**Document extract:**

□ □ □ □ □

In mathematics, fractional calculus is a branch of mathematical analysis, studying the possibility of taking real number powers of the differential operator

D = d/dx

and the integration operator I. By powers we refer to iteration, for example in the sense that f²(x) = f(f(x)). For example, one may pose the question of interpreting meaningfully

√D = D^1/2

as a square root of the differentiation operator, qua operator (an operator half iterate). That means, some operator that when applied twice to a function, will have the same effect as differentiation. More generally, one can look at the question of defining

D^s

for real number values of s, in such a way that when s takes an integer value n, the usual power of n-fold differentiation is recovered for n > 0, and the −nth power of I when n < 0.

There are various possible reasons for looking at this question. One is that in this way the semigroup of powers Dⁿ in the discrete variable n is seen inside a continuous semigroup (one hopes) with parameter s which is a real number. Continuous semigroups are prevalent in mathematics, and have an interesting theory. Notice here that fraction is then a misnomer for the exponent, since it need not be rational, but the fractional calculus name has become traditional.

□ □ □ □ □

Items from a data source:
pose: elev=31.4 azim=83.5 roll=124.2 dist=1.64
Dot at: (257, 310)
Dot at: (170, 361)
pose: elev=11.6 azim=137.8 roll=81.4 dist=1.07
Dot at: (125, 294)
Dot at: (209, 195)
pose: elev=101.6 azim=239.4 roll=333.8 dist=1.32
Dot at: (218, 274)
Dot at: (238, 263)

□ □ □ □ □

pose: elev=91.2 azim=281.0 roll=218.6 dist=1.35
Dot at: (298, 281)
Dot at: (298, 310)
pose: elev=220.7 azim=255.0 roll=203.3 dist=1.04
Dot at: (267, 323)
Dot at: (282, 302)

□ □ □ □ □

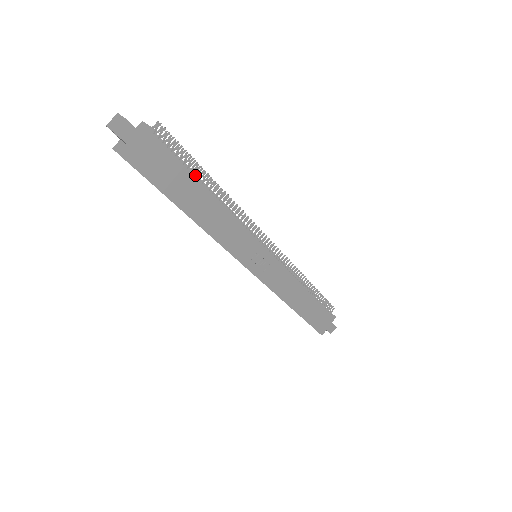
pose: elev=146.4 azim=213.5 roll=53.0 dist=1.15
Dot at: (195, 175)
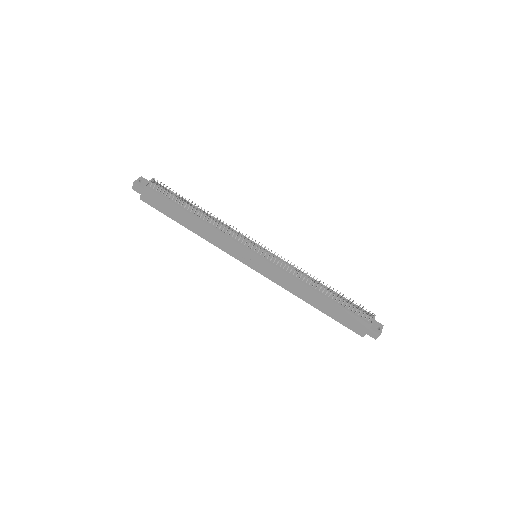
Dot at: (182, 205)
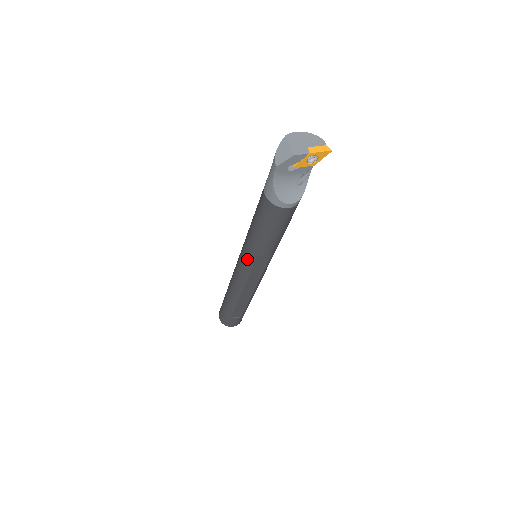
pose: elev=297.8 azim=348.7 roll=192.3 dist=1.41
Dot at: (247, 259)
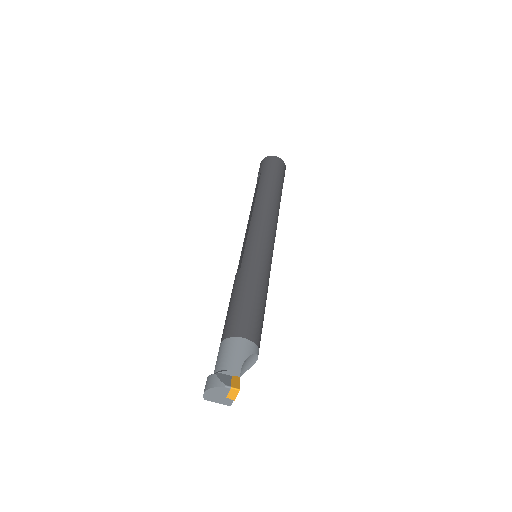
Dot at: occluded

□ □ □ □ □

**Your tasks:**
(A) List the formulas that the passage on fractional calculus sets apart on lines of their own.
(B) Turn the records between the lines holding "pose: elev=11.6 azim=137.8" and "Dot at: (238, 263)", inclusive, into a Markdown table with the columns Row and Line, one numbered row per line, leaving out blank lines.

**Exercise solutions:**
(A)
- D = d/dx
- √D = D^1/2
- D^s

(B)
| Row | Line |
|---|---|
| 1 | pose: elev=11.6 azim=137.8 roll=81.4 dist=1.07 |
| 2 | Dot at: (125, 294) |
| 3 | Dot at: (209, 195) |
| 4 | pose: elev=101.6 azim=239.4 roll=333.8 dist=1.32 |
| 5 | Dot at: (218, 274) |
| 6 | Dot at: (238, 263) |